With React Server Components, you no longer need to make those tradeoffs. Leverage the strengths of server/client rendering while avoiding the weaknesses.

Here are the details -

  • A component’s pathname now specifies whether it’s a server component (X.server.js), a client component (Y.client.js), or both (Z.js).

  • Server components run only on the server and they have no impact on the client’s bundle size.

  • Because server components run on the server, they have direct access to server-side resources (databases, file systems, etc).

  • Server Components preserve client state when reloaded. This is what makes Server Components different than traditional SSR with React. With traditional SSR, you send your app over the wire as a (HTML) string. Once React renders that string to the DOM, it throws it out and JavaScript takes over. Server components use a “richer” format than HTML. This format makes it so Server Components can refetch as needed and incrementally update the UI without blowing away state.

  • Server Components treat all imports of Client Components as potential code-split points. This means you get code splitting essentially for free since React will never ship a Client Component that isn’t immediately needed by the client.

The Bottom Line

React is back baby!


JS Tip

This issue is already long enough. So uh, don’t use nested ternaries regardless of how clever you think you are.


Cool Bits

  1. Radix Primitives is a low-level component library that’s focused on accessibility and easy customization.

  2. Tailwind Shades is a fun tool to help you generate color shades for Tailwind CSS. It could also be used to find that perfect shade of blush for the Kylie vs.
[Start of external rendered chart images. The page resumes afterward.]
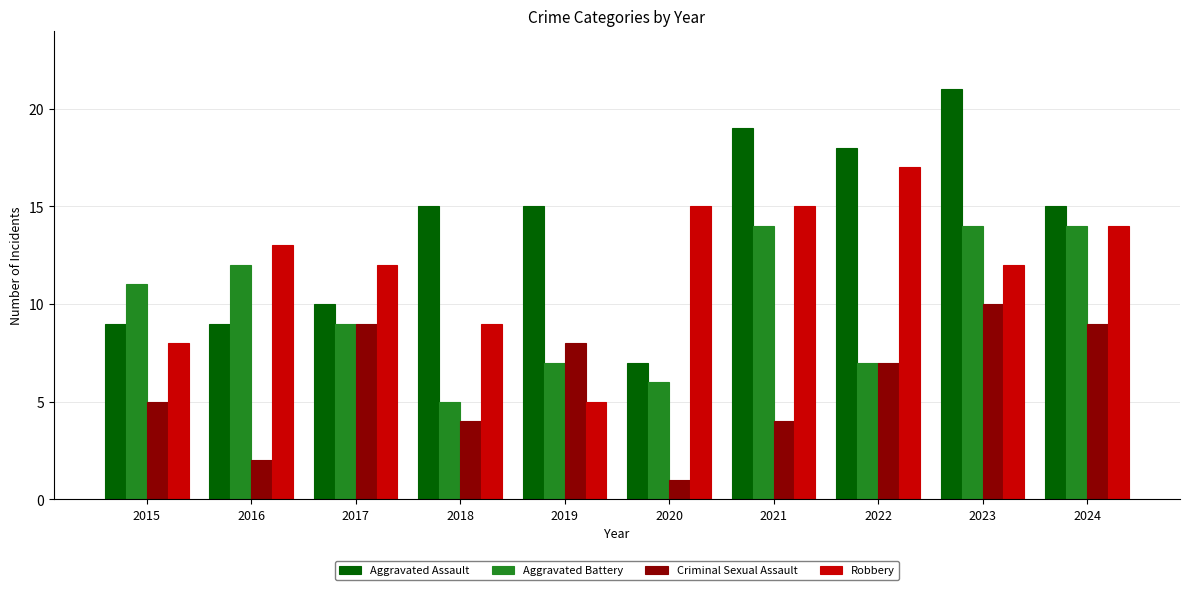

At 2018, list the series in order from smallest to largest.

Criminal Sexual Assault, Aggravated Battery, Robbery, Aggravated Assault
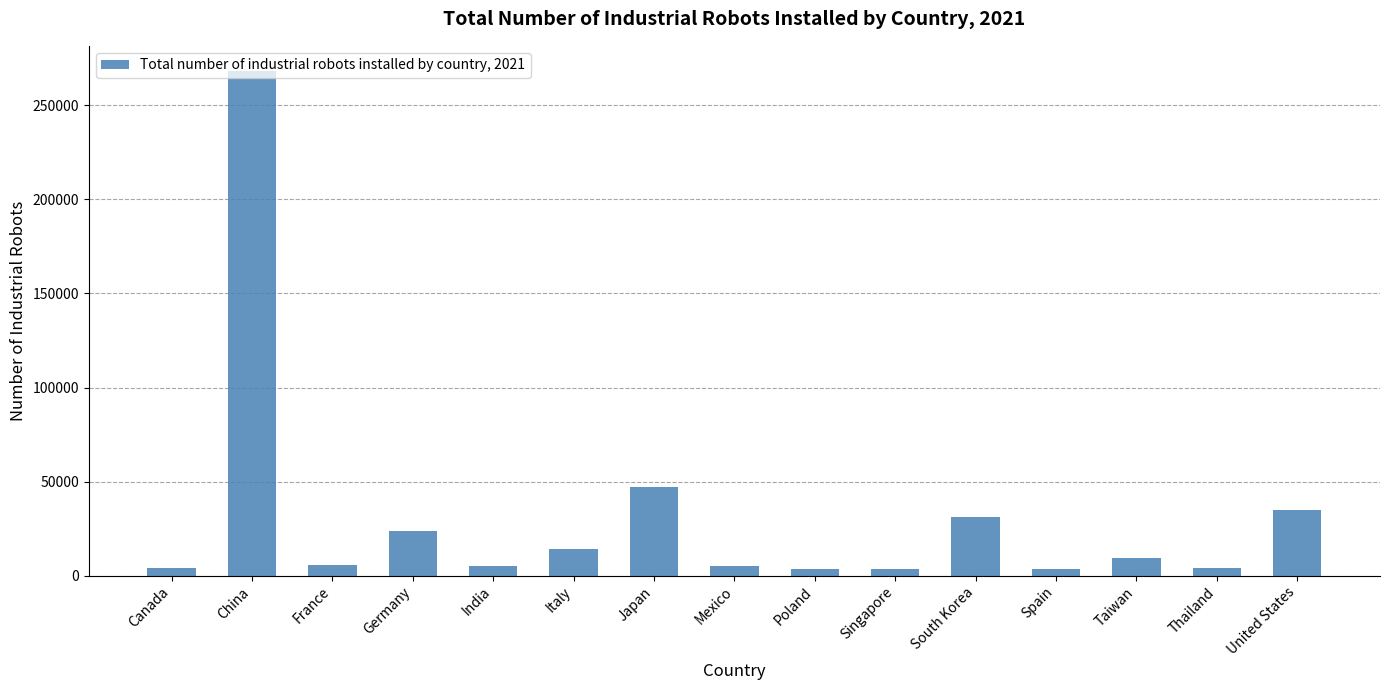

Between Canada and Germany, which is larger?

Germany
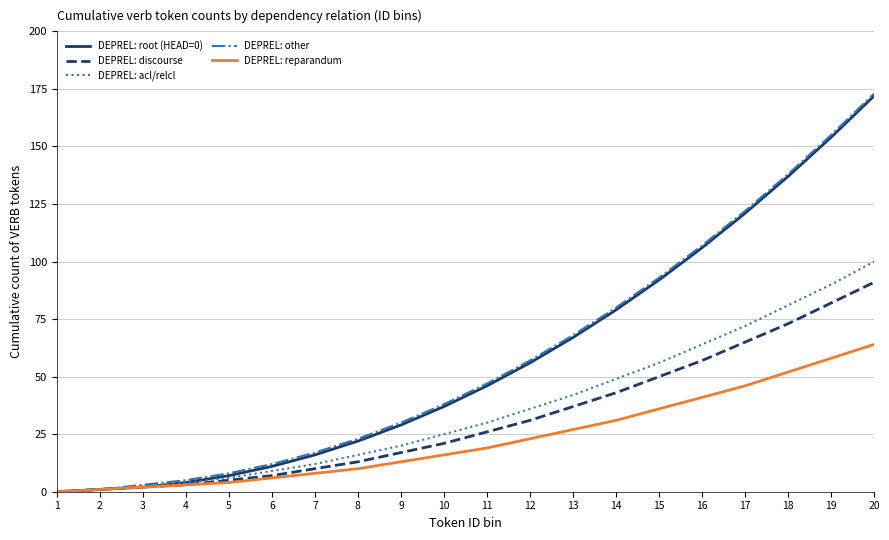

At how many categories does at least one series exceed 164?

1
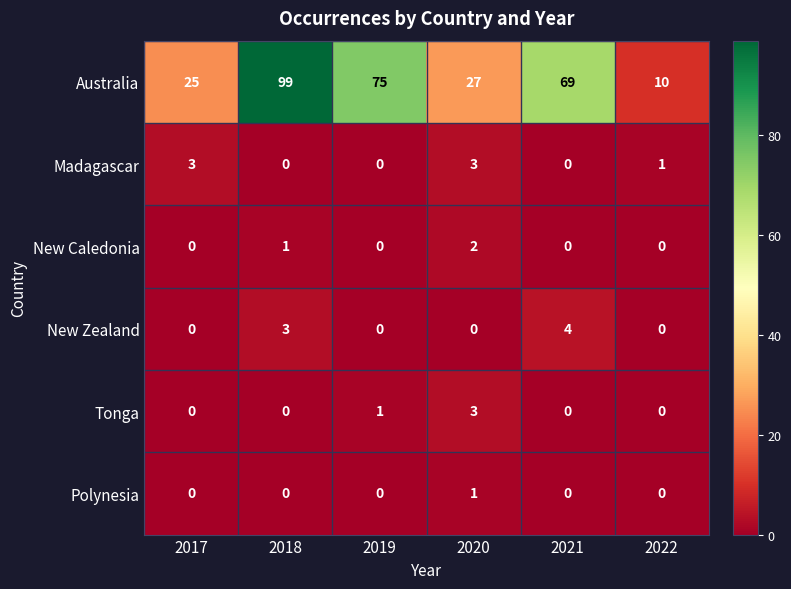

How many distinct data groups are displayed?

6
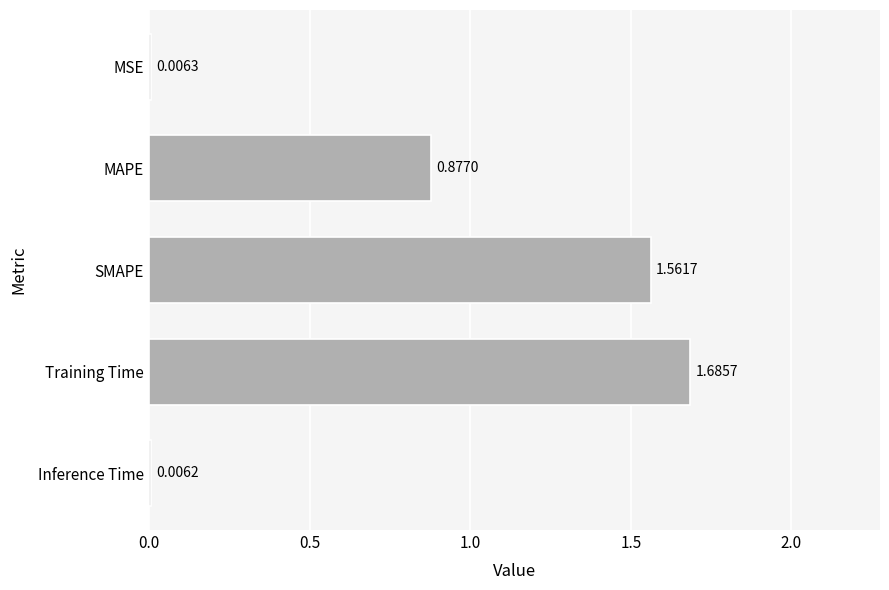

Count the number of data series in this chart.

1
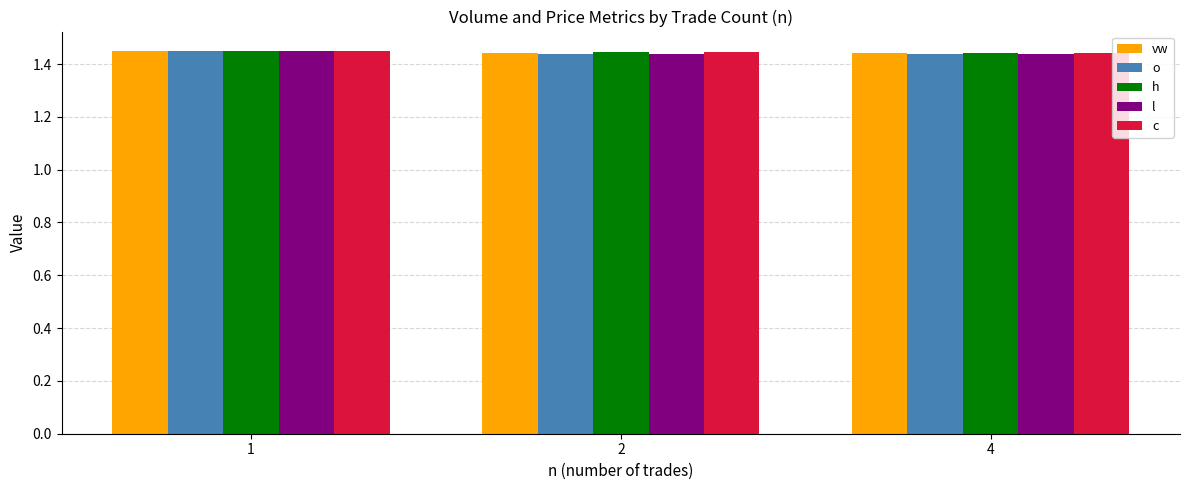

Does the chart contain stacked bars?

No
Kendall Jenner online dress up game.

  3. If you still can’t get enough of React Server Components, Addy Osmani wrote a nice article on it too.

  4. W3Techs released the results of their 2020 Web Technologies Survey. TL;DR — WordPress is still dominating the CMS world (and still growing fast), and lots of developers are still using JQuery. Thoughts and prayers.

  5. Ryan wrote a really in-depth performance comparison of JavaScript frameworks. We typically don’t include hardcore performance stuff like this, but after seeing how much effort went into this one, we had no choice. Well played, Ryan.

  6. Umaar wrote an in-depth article that goes over ​a few techniques for selectively downloading/executing JavaScript, only when it’s appropriate to do so.

  7. Amazon released a new modular AWS SDK for JavaScript that includes TypeScript support and a few other new features.

  8. Snapdrop is a fun project that basically recreates Apple’s AirDrop feature for sharing files locally with your browser. It’ll be a great way to pass time at the airport, if we ever fly again (and if everyone else in the world starts using Snapdrop).